Instructions for the task. Copy the records from the first line through the line with "Time read: **12:14**", substituting "Field to complete" for each "Field to fill" and changing nothing else. Leave the pictures out.

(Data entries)
------------------------------------------------

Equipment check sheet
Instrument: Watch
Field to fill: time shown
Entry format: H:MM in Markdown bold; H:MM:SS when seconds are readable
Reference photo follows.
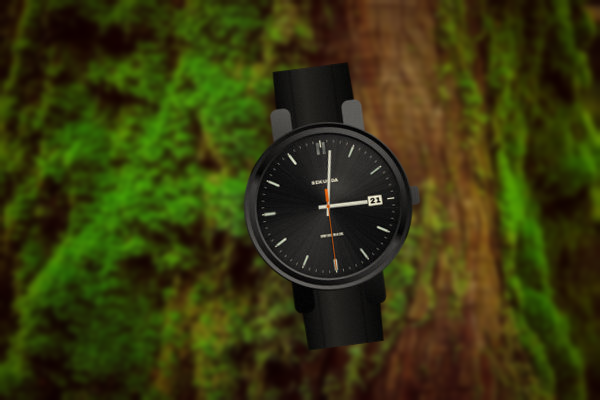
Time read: **3:01:30**
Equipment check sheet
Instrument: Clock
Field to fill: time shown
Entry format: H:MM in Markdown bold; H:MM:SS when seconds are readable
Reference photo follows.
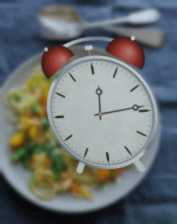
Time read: **12:14**
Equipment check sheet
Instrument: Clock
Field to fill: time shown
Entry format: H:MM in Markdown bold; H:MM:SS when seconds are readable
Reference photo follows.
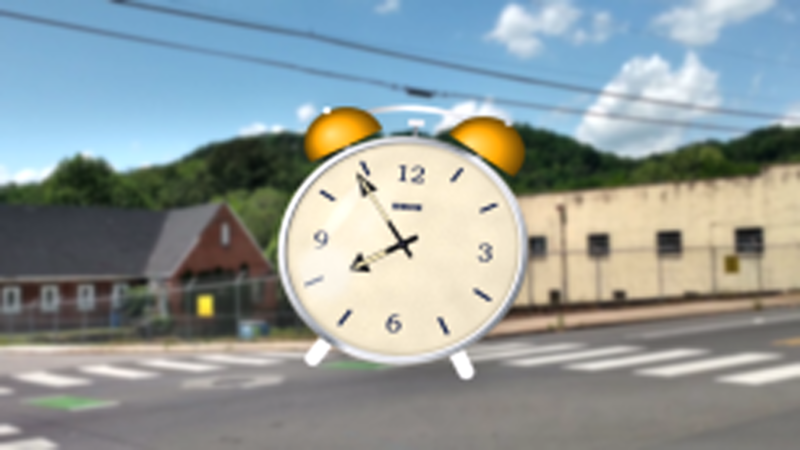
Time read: **7:54**
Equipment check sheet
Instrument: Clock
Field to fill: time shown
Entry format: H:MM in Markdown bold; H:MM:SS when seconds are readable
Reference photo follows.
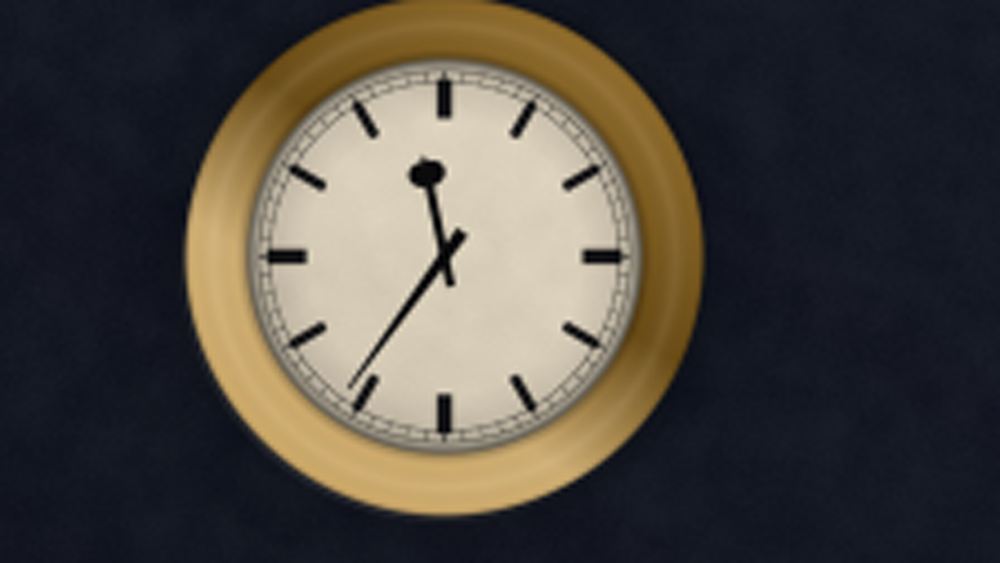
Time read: **11:36**
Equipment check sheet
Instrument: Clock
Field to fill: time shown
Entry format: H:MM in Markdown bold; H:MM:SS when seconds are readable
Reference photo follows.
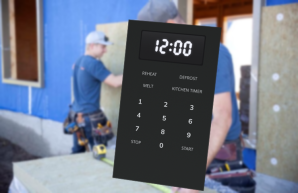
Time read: **12:00**
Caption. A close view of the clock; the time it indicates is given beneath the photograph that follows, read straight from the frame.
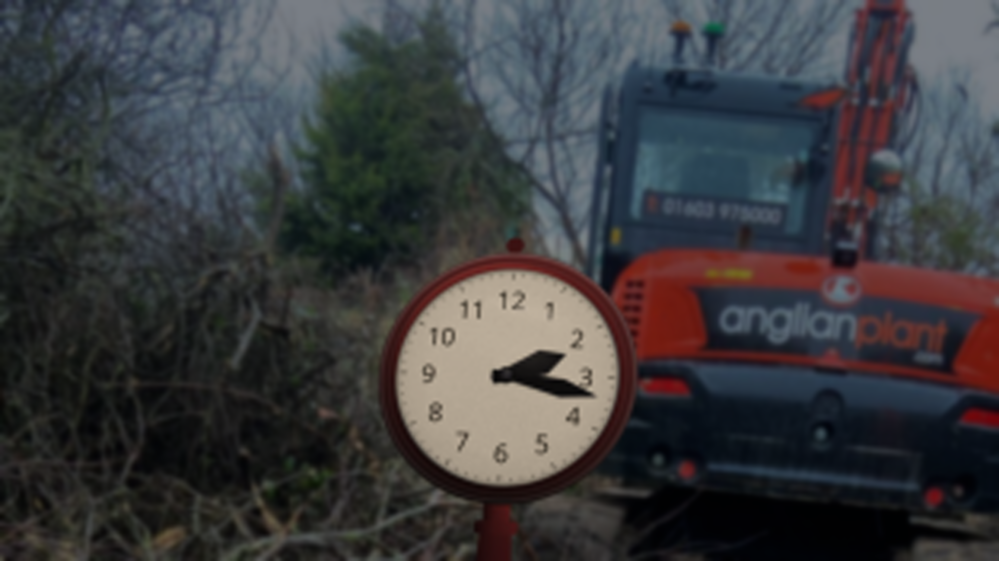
2:17
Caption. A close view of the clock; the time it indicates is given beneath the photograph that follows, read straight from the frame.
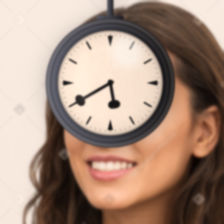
5:40
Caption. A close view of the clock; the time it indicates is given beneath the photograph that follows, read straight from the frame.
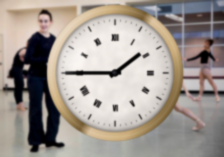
1:45
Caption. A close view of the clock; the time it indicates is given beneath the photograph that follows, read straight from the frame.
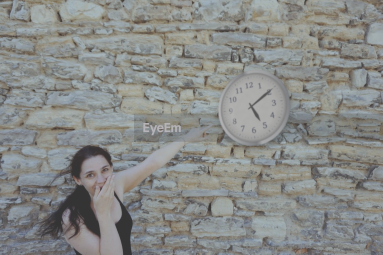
5:10
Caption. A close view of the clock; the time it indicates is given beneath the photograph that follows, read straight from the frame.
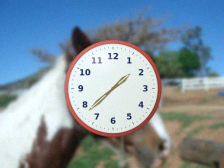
1:38
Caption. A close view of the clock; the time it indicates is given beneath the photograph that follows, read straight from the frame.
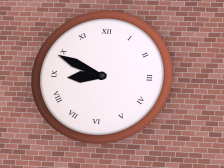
8:49
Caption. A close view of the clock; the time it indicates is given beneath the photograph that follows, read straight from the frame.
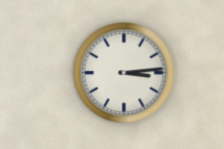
3:14
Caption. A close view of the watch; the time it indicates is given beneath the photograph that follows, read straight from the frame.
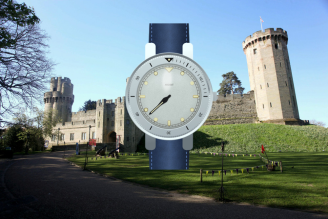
7:38
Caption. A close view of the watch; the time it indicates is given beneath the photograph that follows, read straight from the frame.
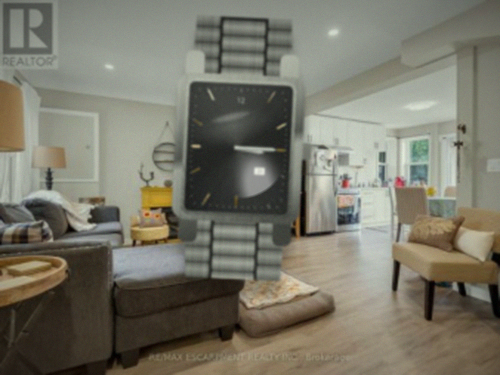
3:15
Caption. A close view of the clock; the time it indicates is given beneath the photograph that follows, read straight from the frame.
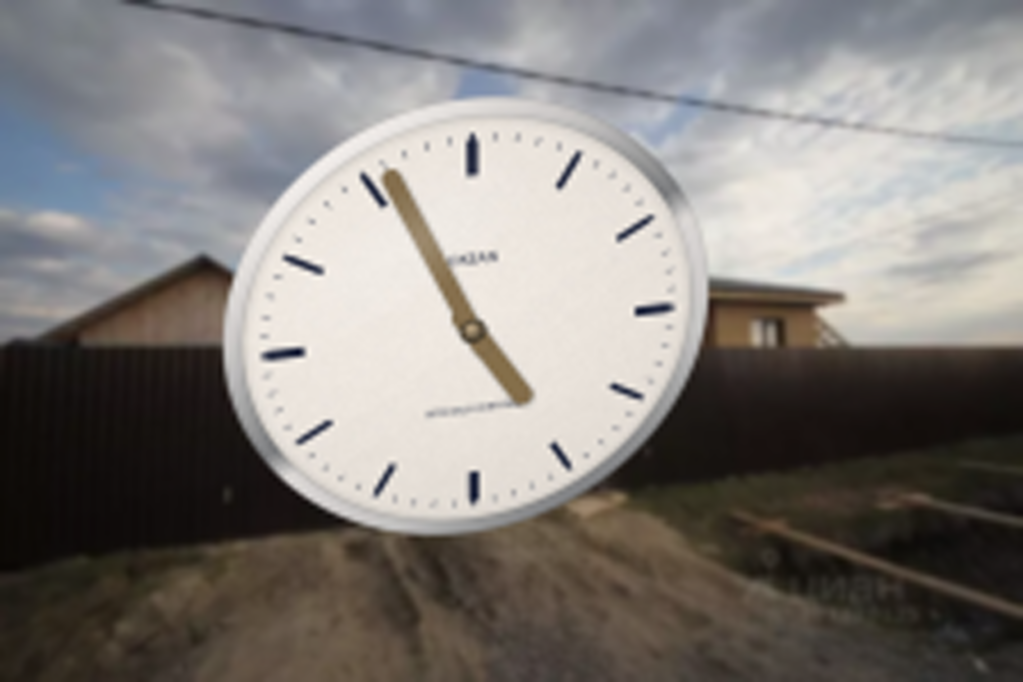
4:56
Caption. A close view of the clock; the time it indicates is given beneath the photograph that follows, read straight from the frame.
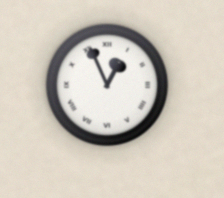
12:56
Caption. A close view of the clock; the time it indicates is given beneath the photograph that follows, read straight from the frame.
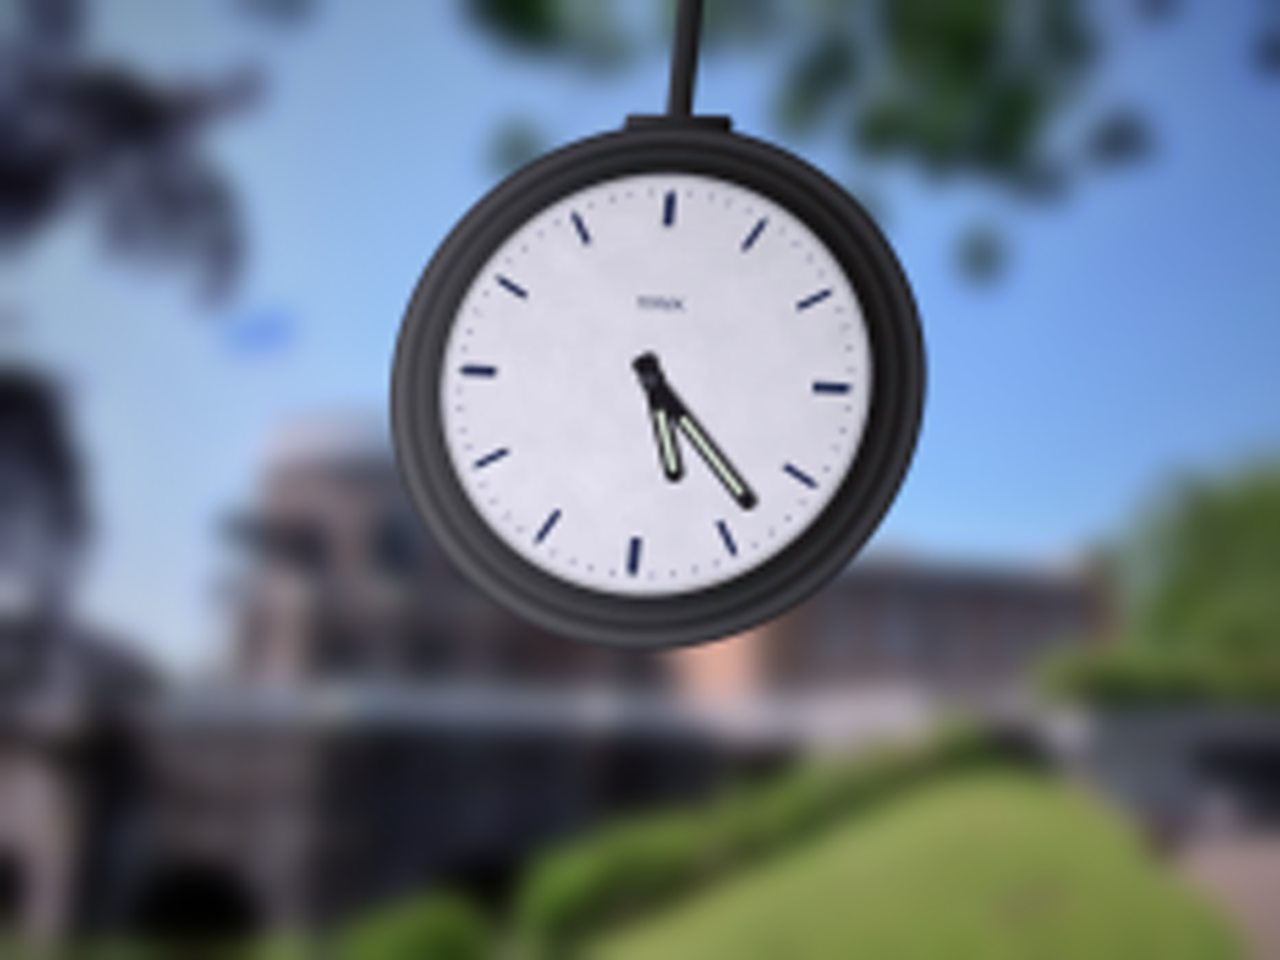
5:23
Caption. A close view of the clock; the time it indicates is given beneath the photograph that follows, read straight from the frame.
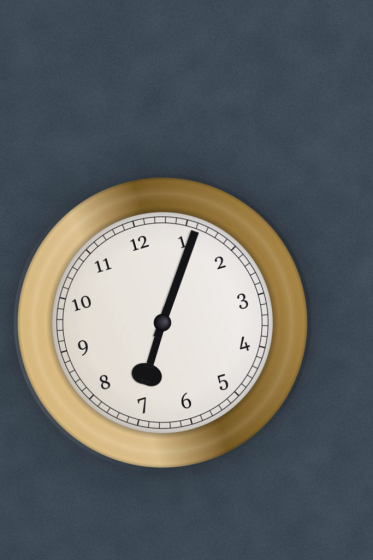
7:06
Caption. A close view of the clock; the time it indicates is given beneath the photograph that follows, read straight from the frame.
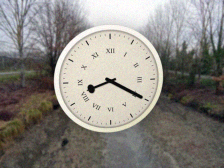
8:20
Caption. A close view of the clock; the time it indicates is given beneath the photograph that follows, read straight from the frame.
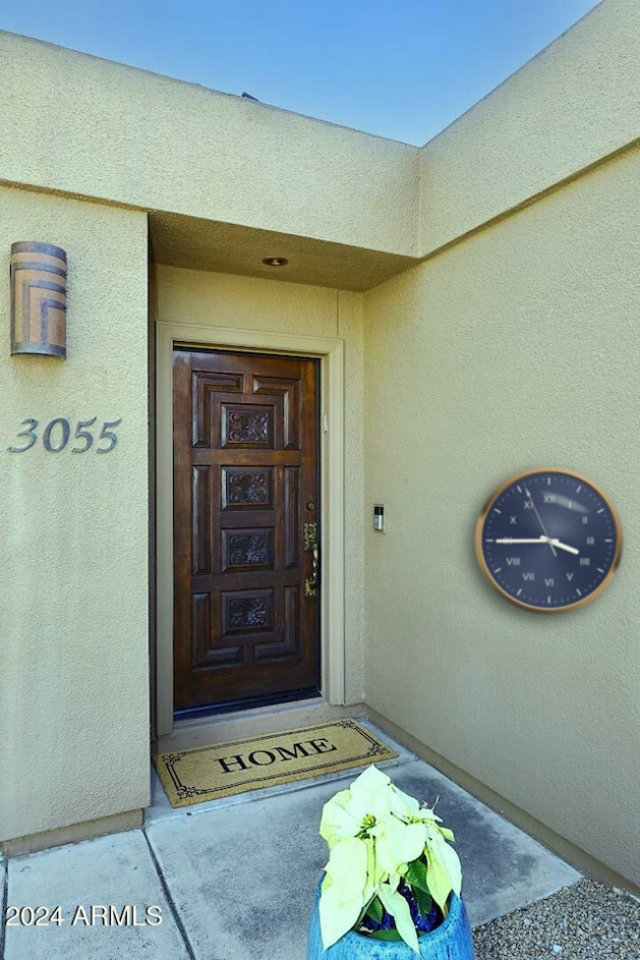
3:44:56
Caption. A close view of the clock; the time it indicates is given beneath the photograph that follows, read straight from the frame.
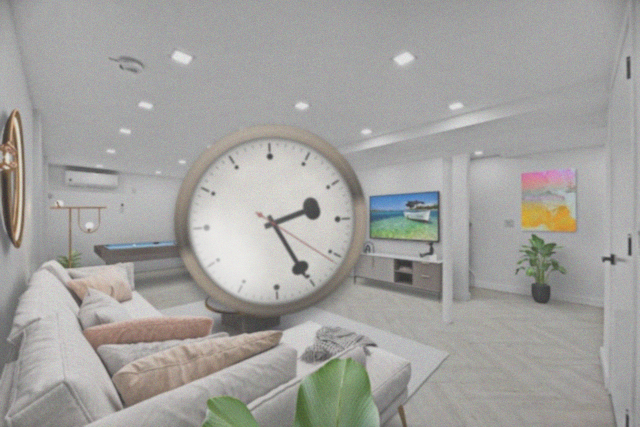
2:25:21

------------------------------------------------

Answer to the problem.
Equipment check sheet
Instrument: Watch
Field to complete: time shown
Entry format: H:MM in Markdown bold; H:MM:SS when seconds are readable
Reference photo follows.
Time read: **3:01:30**
Equipment check sheet
Instrument: Clock
Field to complete: time shown
Entry format: H:MM in Markdown bold; H:MM:SS when seconds are readable
Reference photo follows.
Time read: **12:14**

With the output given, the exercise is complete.